Transcribed page contents
━━━━━━━━━━

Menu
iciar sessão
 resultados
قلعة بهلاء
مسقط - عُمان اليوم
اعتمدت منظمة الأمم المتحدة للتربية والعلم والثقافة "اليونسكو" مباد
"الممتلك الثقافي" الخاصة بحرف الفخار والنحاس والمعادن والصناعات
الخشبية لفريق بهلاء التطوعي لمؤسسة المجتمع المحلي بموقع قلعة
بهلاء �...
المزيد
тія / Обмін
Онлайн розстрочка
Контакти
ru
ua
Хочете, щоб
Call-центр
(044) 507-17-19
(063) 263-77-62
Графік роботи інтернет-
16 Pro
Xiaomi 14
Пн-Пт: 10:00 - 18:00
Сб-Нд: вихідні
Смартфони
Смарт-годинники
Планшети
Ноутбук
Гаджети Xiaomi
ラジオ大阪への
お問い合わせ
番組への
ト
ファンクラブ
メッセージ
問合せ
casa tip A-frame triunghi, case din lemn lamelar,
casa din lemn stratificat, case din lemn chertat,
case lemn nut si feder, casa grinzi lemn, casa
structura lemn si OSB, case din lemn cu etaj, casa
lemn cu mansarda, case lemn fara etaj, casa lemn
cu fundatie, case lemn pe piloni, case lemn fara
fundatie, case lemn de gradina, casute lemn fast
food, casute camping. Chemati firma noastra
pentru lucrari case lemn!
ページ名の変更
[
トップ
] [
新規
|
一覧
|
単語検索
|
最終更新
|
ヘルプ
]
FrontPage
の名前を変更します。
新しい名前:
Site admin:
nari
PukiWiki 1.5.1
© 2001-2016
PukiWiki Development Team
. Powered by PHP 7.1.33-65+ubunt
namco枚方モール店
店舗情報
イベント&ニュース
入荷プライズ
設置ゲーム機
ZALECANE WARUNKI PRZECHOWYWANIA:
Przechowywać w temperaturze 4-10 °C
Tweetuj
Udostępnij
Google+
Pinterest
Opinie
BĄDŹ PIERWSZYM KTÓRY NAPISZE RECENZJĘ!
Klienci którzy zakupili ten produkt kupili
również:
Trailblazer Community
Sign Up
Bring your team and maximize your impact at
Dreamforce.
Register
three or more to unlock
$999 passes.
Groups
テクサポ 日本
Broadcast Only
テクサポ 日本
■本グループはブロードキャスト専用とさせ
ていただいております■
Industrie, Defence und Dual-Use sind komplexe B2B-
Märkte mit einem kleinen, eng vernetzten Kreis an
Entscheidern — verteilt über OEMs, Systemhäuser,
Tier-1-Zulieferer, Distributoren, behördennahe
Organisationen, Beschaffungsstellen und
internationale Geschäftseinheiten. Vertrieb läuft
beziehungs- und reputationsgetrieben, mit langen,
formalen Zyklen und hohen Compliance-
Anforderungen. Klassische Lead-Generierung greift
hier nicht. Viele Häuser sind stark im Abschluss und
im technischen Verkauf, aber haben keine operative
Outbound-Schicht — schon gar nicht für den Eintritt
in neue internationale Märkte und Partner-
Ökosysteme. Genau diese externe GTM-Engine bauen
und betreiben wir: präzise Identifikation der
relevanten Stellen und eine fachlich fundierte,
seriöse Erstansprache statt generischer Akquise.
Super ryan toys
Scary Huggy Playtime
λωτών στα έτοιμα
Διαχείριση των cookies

━━━━━━━━━━

## Task directions:
Starting at the line that contains "Entscheidern — verteilt", copy each line through the last one in the records, exactly, and output nothing else.

## Result for this task:
Entscheidern — verteilt über OEMs, Systemhäuser,
Tier-1-Zulieferer, Distributoren, behördennahe
Organisationen, Beschaffungsstellen und
internationale Geschäftseinheiten. Vertrieb läuft
beziehungs- und reputationsgetrieben, mit langen,
formalen Zyklen und hohen Compliance-
Anforderungen. Klassische Lead-Generierung greift
hier nicht. Viele Häuser sind stark im Abschluss und
im technischen Verkauf, aber haben keine operative
Outbound-Schicht — schon gar nicht für den Eintritt
in neue internationale Märkte und Partner-
Ökosysteme. Genau diese externe GTM-Engine bauen
und betreiben wir: präzise Identifikation der
relevanten Stellen und eine fachlich fundierte,
seriöse Erstansprache statt generischer Akquise.
Super ryan toys
Scary Huggy Playtime
λωτών στα έτοιμα
Διαχείριση των cookies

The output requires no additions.